Um lugar pode definir-se como um “espaço identitário, relacional e histórico”i, dotado de valor e ocupado simbolicamente, em oposição ao espaço, um lugar vazio, indiferenciado e ainda sem significado.
O espírito do lugar ou “lugar provido de aura”ii na expressão de Oliveira Jorge, é um lugar ocupado e reocupado durante um longo período de tempo que tem inscritas as marcas do tempo e do homem. É um lugar imaginado e re-imaginado ao longo dos tempos que passou a viver na subjetividade dos homens.
Quem visita ou vive um lugar transporta consigo as histórias que ouviu, as formulações que elaborou, e vê e interpreta os lugares através da matriz das suas vivências e valores.
Óbidos vive no imaginário dos milhões de pessoas que já a visitaram, que a guardaram nas suas memórias, interpretando-a e tornando-a parte da sua subjetividade.
Óbidos é uma realidade multicolor que nos surpreende a cada passo, e que na sua riqueza e diversidade nos transporta para o tempo que predominantemente a define: a idade média.

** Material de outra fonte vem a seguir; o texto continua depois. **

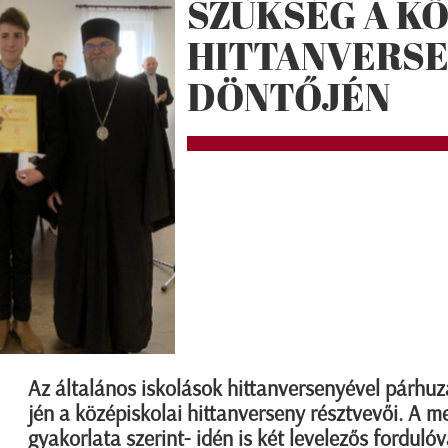
SZÜKSÉG A K
HITTANVERS
DÖNTŐJÉN
Az általános iskolások hittanversenyével párhuz
jén a középiskolai hittanverseny résztvevői. A m
gyakorlata szerint- idén is két levelezős forduló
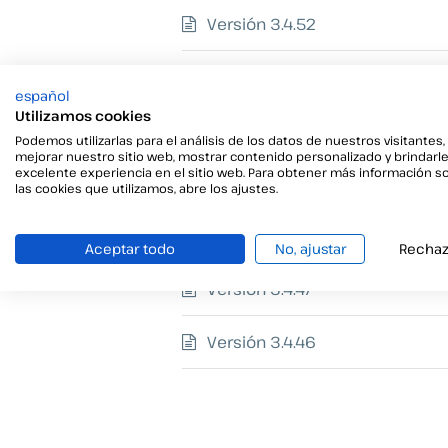
Versión 3.4.52
Versión 3.4.51
español
Utilizamos cookies
Versión 3.4.50
Podemos utilizarlas para el análisis de los datos de nuestros visitantes,
mejorar nuestro sitio web, mostrar contenido personalizado y brindarl
excelente experiencia en el sitio web. Para obtener más información s
Versión 3.4.49
las cookies que utilizamos, abre los ajustes.
Versión 3.4.48
Aceptar todo
No, ajustar
Rechaz
Versión 3.4.47
Versión 3.4.46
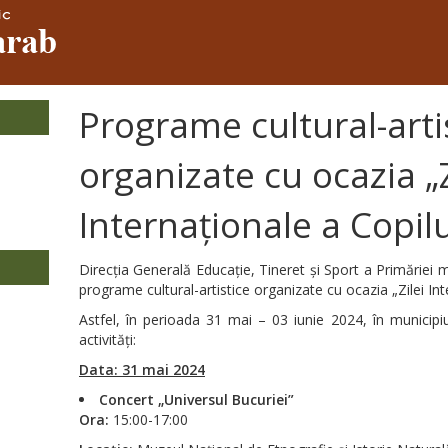
Programe cultural-arti
organizate cu ocazia „Z
Internaționale a Copilu
Direcția Generală Educație, Tineret și Sport a Primăriei mun
programe cultural-artistice organizate cu ocazia „Zilei Int
Astfel, în perioada 31 mai – 03 iunie 2024, în municipi
activități:
Data: 31 mai 2024
Concert „Universul Bucuriei”
Ora:
15:00-17:00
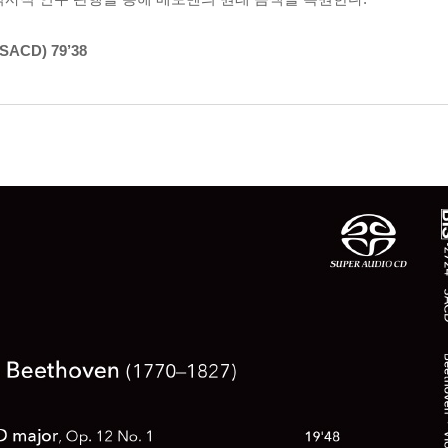
(SACD) 79’38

Quando se pretende reabilitar dentro das suas muralhas a sua complexidade consolidada, de coerência quase absoluta, desafia-nos pela exigência que nos impõe de ter de tocar na sua perfeição, tornando-se a exigência de surpreender numa urgência.
A reabilitação pressupõe a existência de uma edificação, de um espaço já vivido que transporta em si opções de ocupação, funcionalidades e valorizações de contextos que vivem no passado. Tráz consigo inúmeras variáveis pré-estabelecidas, cheias de subjetividade que é preciso respeitar e valorar. É como um “puzzle” já iniciado em que se nos deparam várias opções para a sua conclusão.
A reabilitação é a recriação de um lugar pré-estabelecido na interação entre o passado e o presente, a que se acrescenta diversidade de formas, cores e volumes que se perspetiva num futuro sustentável.
A concretização desta complexidade exige simplicidade de soluções, na opção dos materiais e das cores, no respeito das volumetrias e na adição de elementos de funcionalidade, com o objetivo de atingir um resultado coerente, integrado e esteticamente valorizado.
Por isso a recuperação de construções obsoletas e deterioradas é um processo de adequação e recriação do espaço construído ao uso de novas funções e novas estéticas que devem respeitar as necessidades e padrões de conforto dos utilizadores, em consonância com o uso que foi definido.
Mas é também um processo que, ao reutilizar e reciclar materiais, se enquadra nos princípios da sustentabilidade ecológica e social, em que se contribui para a redução do consumo de novos recursos naturais e, consequentemente, para a minimização dos impactos ambientais causado pela extração e industrialização de matérias primas.
Reutilizando pedra de demolições e restaurando todos móveis que se encontrou durante este percurso, não só se preservou materiais, mas também o trabalho que transportavam consigo, integrando e valorizando valores e estéticas, num resultado de interação entre o passado e o presente que desafia o espírito, cria mistério e subjetividade.